During this time, I try to do mindfulness meditation as much as possible daily. You can do it while doing chores, walking, sitting, anything.. and it's really easy. At first when you're trying to get into a mindful state, you may be trying too hard if you think it's hard.. ease up and just look around you without judging anything. Just try not to think about anything, and don't zone out. This isn't about tuning out, it's about tuning in. Tune into the walls, the ground, the furniture, the people around you, your breathing, etc. Tune into everything around you.

Ok so what is the "momentary" part of the title of this post? Well, this morning the state had vanished, as my pain is nasty in the mornings.. it's like waking up in a frying pan. I need to get better at this so that it carries on into the worst of my pain, and so when I wake up I can hit the ground running instead of tumble like a butcher's charge falling out of the abattoir's wagon.
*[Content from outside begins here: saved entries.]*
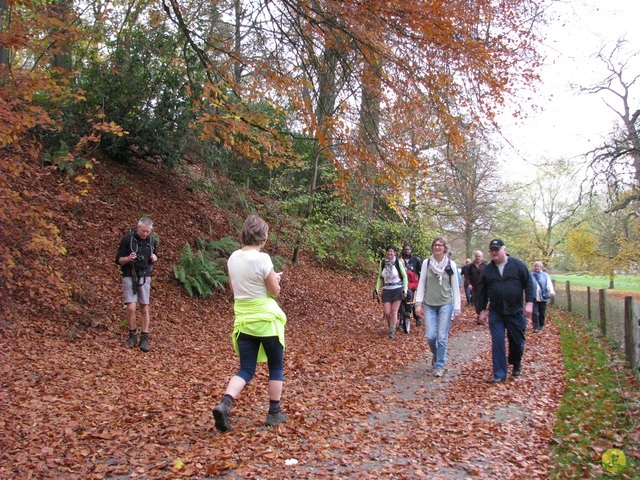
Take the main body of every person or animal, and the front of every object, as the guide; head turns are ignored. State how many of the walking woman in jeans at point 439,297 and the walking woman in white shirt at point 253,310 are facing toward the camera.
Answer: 1

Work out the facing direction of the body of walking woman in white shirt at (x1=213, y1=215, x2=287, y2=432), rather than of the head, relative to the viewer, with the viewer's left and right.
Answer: facing away from the viewer and to the right of the viewer

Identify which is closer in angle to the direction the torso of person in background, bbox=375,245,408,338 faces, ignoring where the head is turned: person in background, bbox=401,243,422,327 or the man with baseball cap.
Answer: the man with baseball cap

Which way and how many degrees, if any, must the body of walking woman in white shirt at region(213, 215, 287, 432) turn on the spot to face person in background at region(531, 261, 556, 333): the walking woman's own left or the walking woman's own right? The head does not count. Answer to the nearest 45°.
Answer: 0° — they already face them

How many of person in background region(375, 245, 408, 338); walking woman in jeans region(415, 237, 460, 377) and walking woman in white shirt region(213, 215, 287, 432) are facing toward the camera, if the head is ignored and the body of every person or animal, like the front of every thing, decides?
2

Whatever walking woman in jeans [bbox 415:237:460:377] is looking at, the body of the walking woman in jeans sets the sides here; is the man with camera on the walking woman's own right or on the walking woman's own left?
on the walking woman's own right

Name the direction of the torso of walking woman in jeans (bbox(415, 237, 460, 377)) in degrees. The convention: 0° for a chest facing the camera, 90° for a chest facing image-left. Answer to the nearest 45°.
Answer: approximately 0°

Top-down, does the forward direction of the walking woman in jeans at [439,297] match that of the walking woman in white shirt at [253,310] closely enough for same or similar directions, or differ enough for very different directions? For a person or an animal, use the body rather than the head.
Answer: very different directions

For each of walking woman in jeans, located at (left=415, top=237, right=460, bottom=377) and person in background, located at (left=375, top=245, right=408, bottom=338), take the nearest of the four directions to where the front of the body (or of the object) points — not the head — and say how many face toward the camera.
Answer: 2

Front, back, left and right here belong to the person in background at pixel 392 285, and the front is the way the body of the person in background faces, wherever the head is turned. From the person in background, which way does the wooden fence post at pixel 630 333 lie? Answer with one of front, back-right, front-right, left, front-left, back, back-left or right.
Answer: front-left
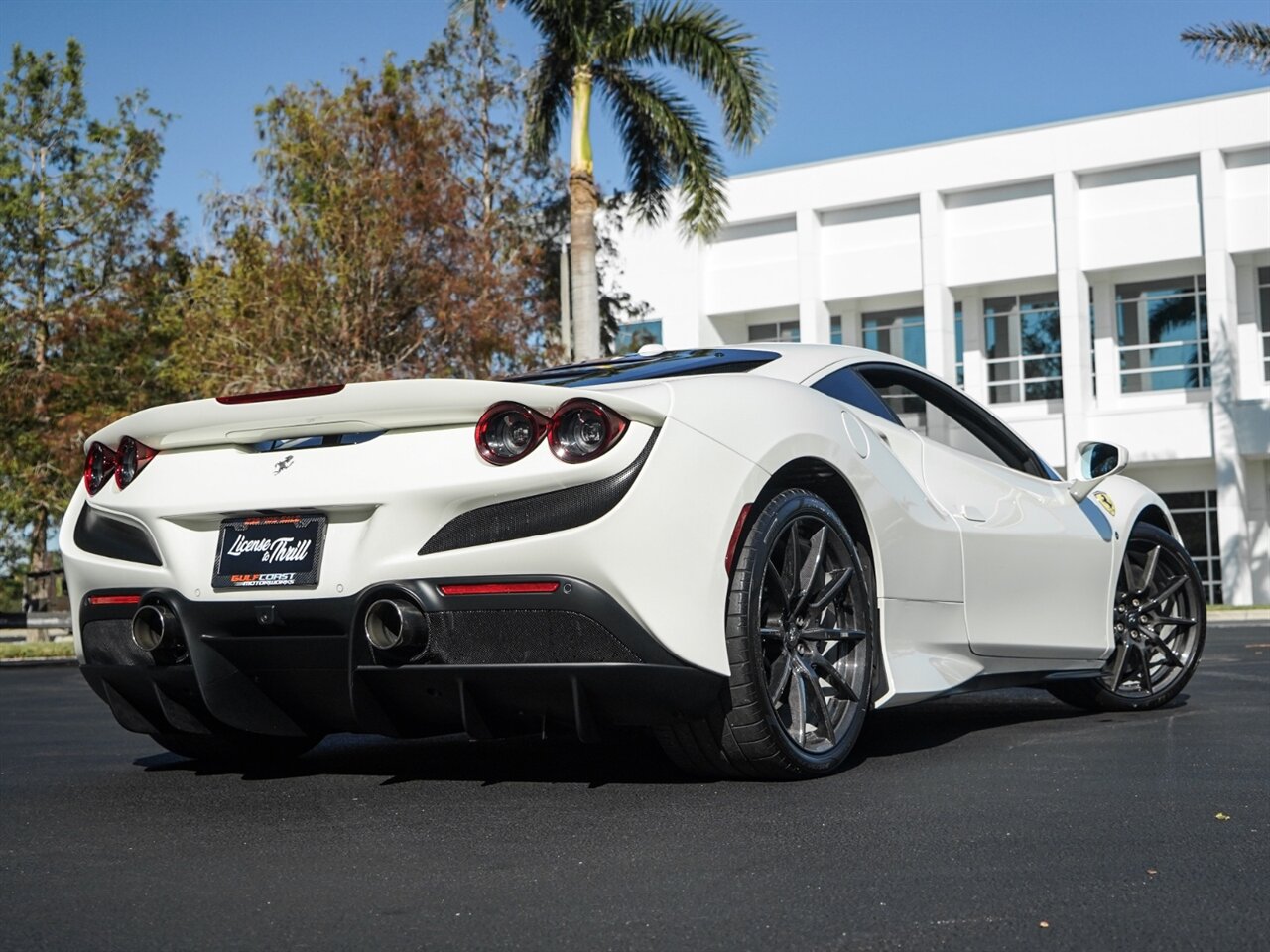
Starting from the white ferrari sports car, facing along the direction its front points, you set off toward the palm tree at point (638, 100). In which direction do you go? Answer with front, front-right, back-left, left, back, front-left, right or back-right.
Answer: front-left

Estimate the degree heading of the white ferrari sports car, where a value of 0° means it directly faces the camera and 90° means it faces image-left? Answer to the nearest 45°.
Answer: approximately 225°

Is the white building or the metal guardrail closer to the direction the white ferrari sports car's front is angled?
the white building

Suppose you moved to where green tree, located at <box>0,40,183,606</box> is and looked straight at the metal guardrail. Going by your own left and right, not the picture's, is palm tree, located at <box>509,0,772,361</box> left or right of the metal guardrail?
left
So now that the next step is seen, the work is imminent.

3 comments:

Anonymous said...

I just had a completely amazing meditation moment, and since I am new to meditation I don't really have any one to tell, so I searched for the first blog I could find and here I am expressing myself about it.

I dunno how to describe it other than to say that my body felt like it was floating in a sea of energy and when I looked at my hands they were the hands that I had when I was a child. I cried my eyes out in a huge emotional release after I decided to come out of the meditation. It was frightening but exhilerating at the same time. I've finally remembered who I am.
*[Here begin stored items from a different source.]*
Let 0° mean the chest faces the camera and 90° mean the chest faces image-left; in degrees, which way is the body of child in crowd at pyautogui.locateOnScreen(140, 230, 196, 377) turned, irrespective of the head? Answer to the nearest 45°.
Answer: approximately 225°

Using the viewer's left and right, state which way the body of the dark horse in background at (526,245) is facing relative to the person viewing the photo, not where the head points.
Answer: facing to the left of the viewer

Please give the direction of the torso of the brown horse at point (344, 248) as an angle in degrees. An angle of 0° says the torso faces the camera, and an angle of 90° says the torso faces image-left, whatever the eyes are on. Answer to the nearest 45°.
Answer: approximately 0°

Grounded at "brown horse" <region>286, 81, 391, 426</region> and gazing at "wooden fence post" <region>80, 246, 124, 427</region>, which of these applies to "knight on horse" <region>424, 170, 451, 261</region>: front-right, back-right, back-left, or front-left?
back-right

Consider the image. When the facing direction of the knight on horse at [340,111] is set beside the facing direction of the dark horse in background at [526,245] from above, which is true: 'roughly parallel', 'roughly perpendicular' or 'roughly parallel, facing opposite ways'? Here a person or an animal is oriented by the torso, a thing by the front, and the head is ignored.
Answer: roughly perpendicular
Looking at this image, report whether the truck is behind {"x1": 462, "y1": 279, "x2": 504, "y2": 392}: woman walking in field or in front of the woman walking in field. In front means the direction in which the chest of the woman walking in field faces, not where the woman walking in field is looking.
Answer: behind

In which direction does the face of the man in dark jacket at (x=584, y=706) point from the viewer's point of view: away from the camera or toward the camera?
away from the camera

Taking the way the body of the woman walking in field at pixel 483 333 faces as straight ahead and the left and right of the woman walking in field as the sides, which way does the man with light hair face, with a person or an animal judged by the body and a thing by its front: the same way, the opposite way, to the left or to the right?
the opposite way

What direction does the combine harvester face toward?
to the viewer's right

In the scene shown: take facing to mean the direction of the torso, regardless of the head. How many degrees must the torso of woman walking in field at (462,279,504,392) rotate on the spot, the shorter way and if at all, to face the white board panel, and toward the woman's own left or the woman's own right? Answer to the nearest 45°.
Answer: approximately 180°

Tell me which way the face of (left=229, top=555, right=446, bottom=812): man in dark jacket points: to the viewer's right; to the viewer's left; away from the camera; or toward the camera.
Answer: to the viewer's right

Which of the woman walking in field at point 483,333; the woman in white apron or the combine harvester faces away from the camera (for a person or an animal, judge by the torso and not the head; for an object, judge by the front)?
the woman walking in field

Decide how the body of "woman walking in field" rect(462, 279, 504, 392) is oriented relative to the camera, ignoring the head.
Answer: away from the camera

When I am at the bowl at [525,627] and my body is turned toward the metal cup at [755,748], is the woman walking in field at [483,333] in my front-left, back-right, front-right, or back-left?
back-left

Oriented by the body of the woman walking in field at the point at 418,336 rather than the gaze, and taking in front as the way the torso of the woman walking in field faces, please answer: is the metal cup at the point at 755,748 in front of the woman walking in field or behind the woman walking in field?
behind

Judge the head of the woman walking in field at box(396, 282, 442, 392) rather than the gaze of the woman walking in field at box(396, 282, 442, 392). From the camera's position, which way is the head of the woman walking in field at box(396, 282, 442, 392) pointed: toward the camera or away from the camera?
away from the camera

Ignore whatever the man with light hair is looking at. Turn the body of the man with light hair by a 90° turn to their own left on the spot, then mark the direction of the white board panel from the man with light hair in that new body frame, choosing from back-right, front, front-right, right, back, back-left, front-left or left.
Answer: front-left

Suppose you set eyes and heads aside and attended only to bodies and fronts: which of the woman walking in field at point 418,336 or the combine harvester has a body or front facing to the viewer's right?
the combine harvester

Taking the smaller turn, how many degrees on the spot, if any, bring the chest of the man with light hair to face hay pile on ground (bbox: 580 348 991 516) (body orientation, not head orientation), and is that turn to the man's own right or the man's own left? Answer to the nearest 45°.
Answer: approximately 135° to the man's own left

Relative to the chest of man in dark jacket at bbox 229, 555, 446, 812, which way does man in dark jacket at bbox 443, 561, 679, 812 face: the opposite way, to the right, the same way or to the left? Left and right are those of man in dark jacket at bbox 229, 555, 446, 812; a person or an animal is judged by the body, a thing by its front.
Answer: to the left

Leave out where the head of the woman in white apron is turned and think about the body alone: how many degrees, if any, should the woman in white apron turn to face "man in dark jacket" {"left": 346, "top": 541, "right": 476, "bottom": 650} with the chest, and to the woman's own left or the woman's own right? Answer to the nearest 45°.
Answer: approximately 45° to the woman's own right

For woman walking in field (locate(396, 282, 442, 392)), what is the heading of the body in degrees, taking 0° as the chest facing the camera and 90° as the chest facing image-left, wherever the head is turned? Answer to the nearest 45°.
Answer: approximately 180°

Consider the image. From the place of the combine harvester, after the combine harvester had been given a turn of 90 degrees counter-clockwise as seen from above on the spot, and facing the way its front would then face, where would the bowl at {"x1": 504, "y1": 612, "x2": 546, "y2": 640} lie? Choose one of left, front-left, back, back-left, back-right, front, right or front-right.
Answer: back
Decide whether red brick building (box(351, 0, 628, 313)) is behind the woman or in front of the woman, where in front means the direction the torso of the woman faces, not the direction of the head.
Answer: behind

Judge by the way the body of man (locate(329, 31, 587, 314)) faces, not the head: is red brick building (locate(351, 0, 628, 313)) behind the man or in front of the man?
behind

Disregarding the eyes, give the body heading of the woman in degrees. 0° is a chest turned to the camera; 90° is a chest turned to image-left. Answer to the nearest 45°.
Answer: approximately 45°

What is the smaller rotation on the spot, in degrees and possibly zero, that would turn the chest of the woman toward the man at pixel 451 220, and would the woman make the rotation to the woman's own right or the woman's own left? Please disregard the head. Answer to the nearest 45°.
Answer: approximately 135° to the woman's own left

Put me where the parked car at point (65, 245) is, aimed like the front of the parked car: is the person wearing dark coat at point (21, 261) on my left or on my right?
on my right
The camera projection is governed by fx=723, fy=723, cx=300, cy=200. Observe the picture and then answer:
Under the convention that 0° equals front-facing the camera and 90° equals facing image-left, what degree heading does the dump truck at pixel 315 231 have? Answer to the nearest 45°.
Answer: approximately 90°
Oh boy I can't wait for the next time I got that deep. So much better than any drug. Before the meditation I felt so much pain in my back and tension all over. It's all gone now and I'm really happy about that.
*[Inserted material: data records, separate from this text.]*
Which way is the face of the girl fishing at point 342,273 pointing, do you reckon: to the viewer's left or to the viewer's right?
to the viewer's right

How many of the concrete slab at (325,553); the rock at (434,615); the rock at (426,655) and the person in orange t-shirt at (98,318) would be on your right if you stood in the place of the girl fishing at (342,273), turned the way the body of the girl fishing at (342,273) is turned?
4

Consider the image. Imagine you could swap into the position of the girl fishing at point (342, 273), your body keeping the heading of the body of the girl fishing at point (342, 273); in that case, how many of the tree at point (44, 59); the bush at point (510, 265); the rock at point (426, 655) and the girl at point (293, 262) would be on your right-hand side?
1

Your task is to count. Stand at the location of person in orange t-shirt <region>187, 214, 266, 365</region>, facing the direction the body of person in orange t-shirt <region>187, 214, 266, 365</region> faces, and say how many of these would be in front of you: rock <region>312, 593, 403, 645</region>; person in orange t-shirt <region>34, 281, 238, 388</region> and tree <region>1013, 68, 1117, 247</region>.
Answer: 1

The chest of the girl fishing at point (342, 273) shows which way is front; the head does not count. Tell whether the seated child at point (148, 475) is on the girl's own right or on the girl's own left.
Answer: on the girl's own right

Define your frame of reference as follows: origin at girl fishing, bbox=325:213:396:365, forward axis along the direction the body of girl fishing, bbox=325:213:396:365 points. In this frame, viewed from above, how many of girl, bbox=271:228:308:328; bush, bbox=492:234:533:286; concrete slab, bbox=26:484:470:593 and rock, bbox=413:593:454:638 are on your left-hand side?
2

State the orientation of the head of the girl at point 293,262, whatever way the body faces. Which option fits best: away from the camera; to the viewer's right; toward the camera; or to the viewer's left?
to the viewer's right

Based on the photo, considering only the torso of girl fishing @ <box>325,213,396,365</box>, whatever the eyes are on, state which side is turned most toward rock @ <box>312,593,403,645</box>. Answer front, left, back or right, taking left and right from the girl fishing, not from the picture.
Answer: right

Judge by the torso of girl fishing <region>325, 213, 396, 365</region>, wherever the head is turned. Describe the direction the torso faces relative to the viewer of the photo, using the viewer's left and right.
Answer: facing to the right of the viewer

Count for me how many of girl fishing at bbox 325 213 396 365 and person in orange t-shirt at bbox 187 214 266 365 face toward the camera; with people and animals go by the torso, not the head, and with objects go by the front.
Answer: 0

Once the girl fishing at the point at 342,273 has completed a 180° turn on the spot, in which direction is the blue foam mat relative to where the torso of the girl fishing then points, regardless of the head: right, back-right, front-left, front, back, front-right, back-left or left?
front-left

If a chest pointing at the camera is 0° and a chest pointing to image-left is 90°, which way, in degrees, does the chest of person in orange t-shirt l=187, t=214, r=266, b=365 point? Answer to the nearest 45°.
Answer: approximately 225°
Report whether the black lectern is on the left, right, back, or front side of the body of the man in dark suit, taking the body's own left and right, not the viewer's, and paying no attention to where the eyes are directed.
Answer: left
I wish this kind of experience on everyone.

Em said...

How wonderful! Congratulations and keep doing what you're doing!

I would suggest you try Yoga Nidra, I think you would enjoy it greatly :)

The experience you had is unique, however I know what feeling you're talking about. You may have entered into Theta brainwaves - waking lucid dreaming. This can make pain lessen or vanish for a time, as your body goes into deep relaxation, therefore muscle tension related pain - or even nervous system pain - is lessened. During this time you may also feel very refreshed, like a good night's sleep in only a couple of hours of meditation. This is due to the healing of Theta and Delta waves.

Of course this is it in a nutshell, I could go on for hours on the wonders of altered states.

Hugs to you, and come back to tell us more when you have a chance :)

Emilie

Anonymous said...

Hi Em,

I just popped back to see if you responded and I'm happy you did! I actually didn't even bookmark your site because I was so excited to try and re-enter the state again, so I'm happy I was able to find your site again :) Well, I was able to re-enter the state about 1 hour after, and it was very quickly achieved. However, the intensity was not nearly the same and there was much more 'heavyness' and some kinda of deep cellular pain associated with the second experience so I cut it short thinking that maybe I was overdoing it for a first timer. My meditations since then have been very uninteresting, with a lot of mental 'noise' that I can't seem to clear. I'm recalling now the two main enemies of meditation are: fear and expectation... so I suppose I need to just chill out and do something more light-hearted like making lists of things I'm grateful for.

Thanks for the yoga nidra recomendation. I'll check it out. Oh, by the way, I was using the meditation society of australia podcast lesson 10 when I had the 'experience' above. I'm a total beginner at this, and am so grateful for those podcast lessons because they have really helped guide me.